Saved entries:
------

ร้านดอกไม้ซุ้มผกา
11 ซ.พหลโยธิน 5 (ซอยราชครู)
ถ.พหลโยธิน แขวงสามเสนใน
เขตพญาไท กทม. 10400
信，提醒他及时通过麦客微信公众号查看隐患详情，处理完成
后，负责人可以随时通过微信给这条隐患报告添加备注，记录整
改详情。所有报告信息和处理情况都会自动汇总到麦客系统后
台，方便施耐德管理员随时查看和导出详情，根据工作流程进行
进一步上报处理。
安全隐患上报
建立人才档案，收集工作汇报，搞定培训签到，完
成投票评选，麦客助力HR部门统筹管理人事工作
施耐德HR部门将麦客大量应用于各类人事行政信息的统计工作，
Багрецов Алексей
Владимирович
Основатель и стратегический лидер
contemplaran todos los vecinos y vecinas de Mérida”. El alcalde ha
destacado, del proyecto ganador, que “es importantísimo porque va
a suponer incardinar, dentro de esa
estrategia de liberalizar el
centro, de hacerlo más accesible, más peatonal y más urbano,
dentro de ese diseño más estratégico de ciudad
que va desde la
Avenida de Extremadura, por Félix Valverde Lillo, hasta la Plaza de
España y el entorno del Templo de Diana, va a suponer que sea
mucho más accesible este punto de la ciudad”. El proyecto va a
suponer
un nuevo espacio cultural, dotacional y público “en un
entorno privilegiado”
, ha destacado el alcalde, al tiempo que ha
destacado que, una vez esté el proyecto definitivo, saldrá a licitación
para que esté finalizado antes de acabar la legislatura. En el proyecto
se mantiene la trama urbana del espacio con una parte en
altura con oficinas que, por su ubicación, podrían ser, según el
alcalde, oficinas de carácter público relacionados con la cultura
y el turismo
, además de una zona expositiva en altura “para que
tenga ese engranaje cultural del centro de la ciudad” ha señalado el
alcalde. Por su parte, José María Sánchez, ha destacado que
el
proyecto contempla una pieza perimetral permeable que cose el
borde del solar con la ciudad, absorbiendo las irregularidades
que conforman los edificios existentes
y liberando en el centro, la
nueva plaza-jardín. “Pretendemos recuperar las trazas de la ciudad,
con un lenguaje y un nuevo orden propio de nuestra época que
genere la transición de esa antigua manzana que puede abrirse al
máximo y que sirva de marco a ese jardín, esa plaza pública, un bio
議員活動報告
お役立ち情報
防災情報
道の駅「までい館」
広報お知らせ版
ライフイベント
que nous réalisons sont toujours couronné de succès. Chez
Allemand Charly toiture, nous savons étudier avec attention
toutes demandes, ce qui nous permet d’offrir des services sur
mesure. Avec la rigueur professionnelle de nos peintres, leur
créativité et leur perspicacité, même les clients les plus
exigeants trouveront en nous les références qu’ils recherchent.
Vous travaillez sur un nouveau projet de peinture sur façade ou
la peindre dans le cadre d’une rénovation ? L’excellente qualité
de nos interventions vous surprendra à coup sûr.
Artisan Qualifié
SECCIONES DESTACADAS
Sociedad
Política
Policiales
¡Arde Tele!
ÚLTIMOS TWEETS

------

EXERCISE OBJECTIVE: In the entries above, find the line with "mucho más accesible" and the line with "recuperar las trazas", then restate word for word both of them and every line between, with nothing more.

SOLUTION BELOW:
mucho más accesible este punto de la ciudad”. El proyecto va a
suponer
un nuevo espacio cultural, dotacional y público “en un
entorno privilegiado”
, ha destacado el alcalde, al tiempo que ha
destacado que, una vez esté el proyecto definitivo, saldrá a licitación
para que esté finalizado antes de acabar la legislatura. En el proyecto
se mantiene la trama urbana del espacio con una parte en
altura con oficinas que, por su ubicación, podrían ser, según el
alcalde, oficinas de carácter público relacionados con la cultura
y el turismo
, además de una zona expositiva en altura “para que
tenga ese engranaje cultural del centro de la ciudad” ha señalado el
alcalde. Por su parte, José María Sánchez, ha destacado que
el
proyecto contempla una pieza perimetral permeable que cose el
borde del solar con la ciudad, absorbiendo las irregularidades
que conforman los edificios existentes
y liberando en el centro, la
nueva plaza-jardín. “Pretendemos recuperar las trazas de la ciudad,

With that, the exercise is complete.